The D. E. Shaw group, a New York-based global investment and technology development firm, sent its own open letter Feb. 4 to the board about what it described as a refusal to address the “reckless spending of shareholder capital and significant and longstanding underperformance.”

“Under the leadership of CEO Andy Florance, CoStar has continued to dedicate disproportionate attention and resources to its unprofitable Homes.com business,” the company said in the letter.

“This continued investment, despite repeated failures to meet projections, has eroded the company’s once-enviable margins and driven a significant decline in CoStar’s stock price, despite positive momentum in the core businesses,” the letter continued. “As a consequence, today every shareholder who has purchased CoStar’s stock in the last five years has lost money.”

The D. E. Shaw group went on to state that CoStar will have spent more than $3 billion on Homes.com by the end of this year “and diverted the majority of core business earnings over the last four years to fund this venture.”

The letter also criticized the board, saying it is “far too deferential to Mr. Florance” and citing what D. E. Shaw called “the board’s failure to align management’s pay with the company’s performance.”

In 2024, Florance received about $37.4 million in total compensation.

“The board has also enabled Mr. Florance to avail himself of lavish perquisites at shareholder expense, including the use of the company’s multiple private jets for personal travel at a rate more than three times that of peer company chief executives,” the letter stated.  “CoStar’s performance, in our view, does not justify the board’s largesse.”

CoStar issued a response Feb. 5 to the D. E. Shaw group. In it, CoStar noted changes the company had made, including several mentioned in its response to Third Point.

“Just as with Third Point,” CoStar said in the statement, “D. E. Shaw has not heard the answer it wants with respect to Homes.com and so has latched on to a manufactured tale of governance shortcomings starring a CEO who would be unrecognizable to most of CoStar Group’s long-term stakeholders.

“The reality is that CoStar Group’s management team and board have tried to help D. E. Shaw understand the value creation potential for Homes.com and the fact that the company is on a responsible plan to realize it,” the statement continued.

In 2024, CoStar reported $2.74 billion in revenue, up 11% year over year.
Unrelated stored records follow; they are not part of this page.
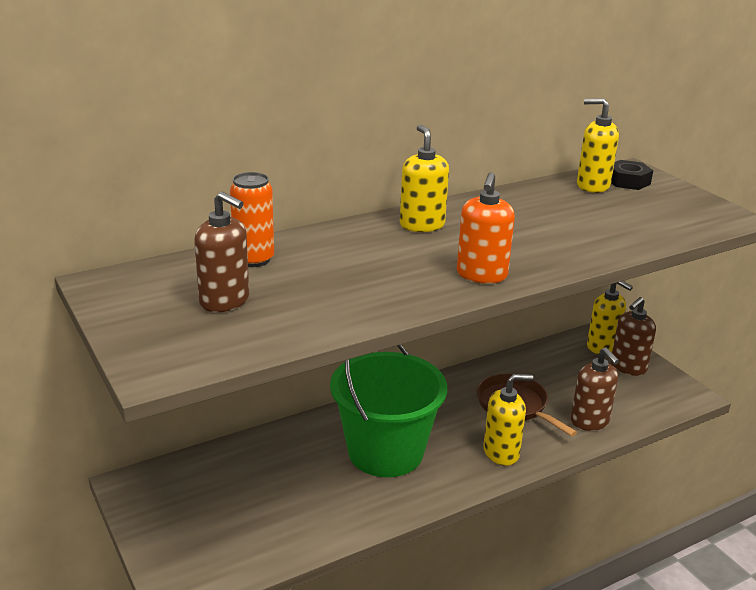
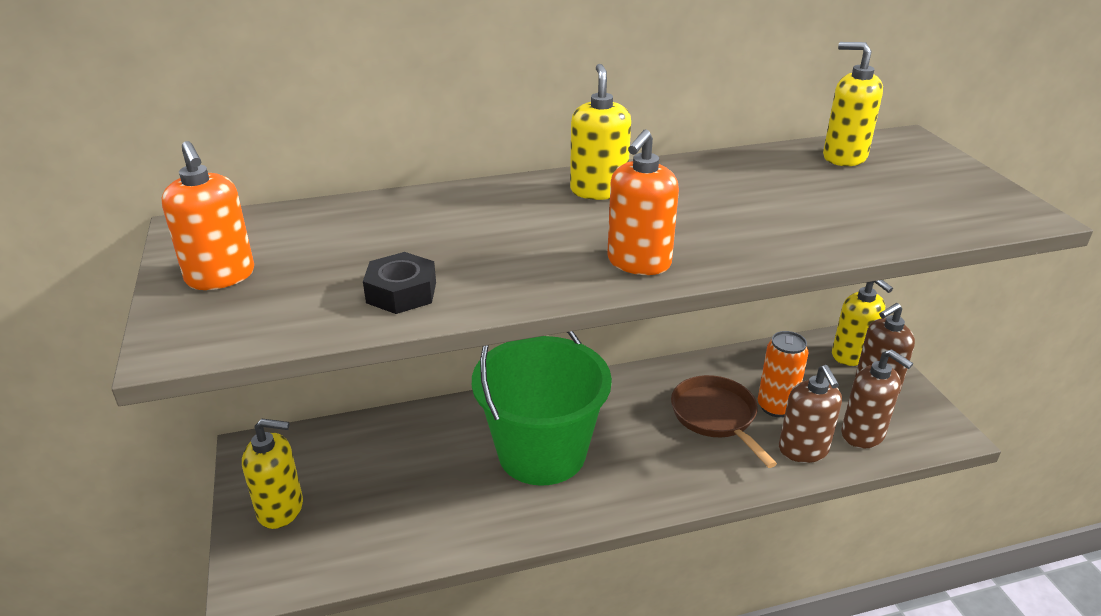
camera: 15 degrees right, 5 degrees up
(154, 317) = (221, 277): none -> orange soap dispenser
(225, 301) = (311, 265): brown soap dispenser -> brown soap dispenser (863, 434)
(254, 259) = (376, 216): orange can -> orange can (776, 407)
(501, 453) = (678, 474): yellow soap dispenser -> yellow soap dispenser (281, 509)
(628, 181) = (895, 154): black nut -> black nut (401, 292)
The company will report its fourth quarter and 2025 earnings on Feb. 24.

CoStar reported having 6,593 employees as of Jan. 31, 2025. The company announced in February 2024 it would move its headquarters from Washington, D.C., to Arlington County and said later that year it expected to complete the move by early 2025.

VCU Board of Visitors

In other news, on Tuesday, the state Senate elected not to confirm Florance to the Board of Visitors. Last summer, then-Gov. Glenn Youngkin announced plans to reappoint Florance to the board. Former Gov. Ralph Northam initially tapped Florance for the board in 2021.

With a 21-19 party-line vote Tuesday, the Senate also declined to confirm Lara Tyler Chambers, founder and co-owner of Richmond-based engineering and real estate developer Tyler Development Group, and Lori Jennings, founder of a Richmond-based tech executive search firm, to the VCU board.

Those were just a few of several individuals appointed by Youngkin to state boards whom the failed to confirm Tuesday. Higher education governing boards have been a hot topic since former University of Virginia President Jim Ryan resigned due to pressure from the Trump administration last summer, and they previously gained scrutiny when the Virginia Military Institute board declined in 2025 to renew the contract of Maj. Gen. Cedric Wins, the school’s first Black superintendent.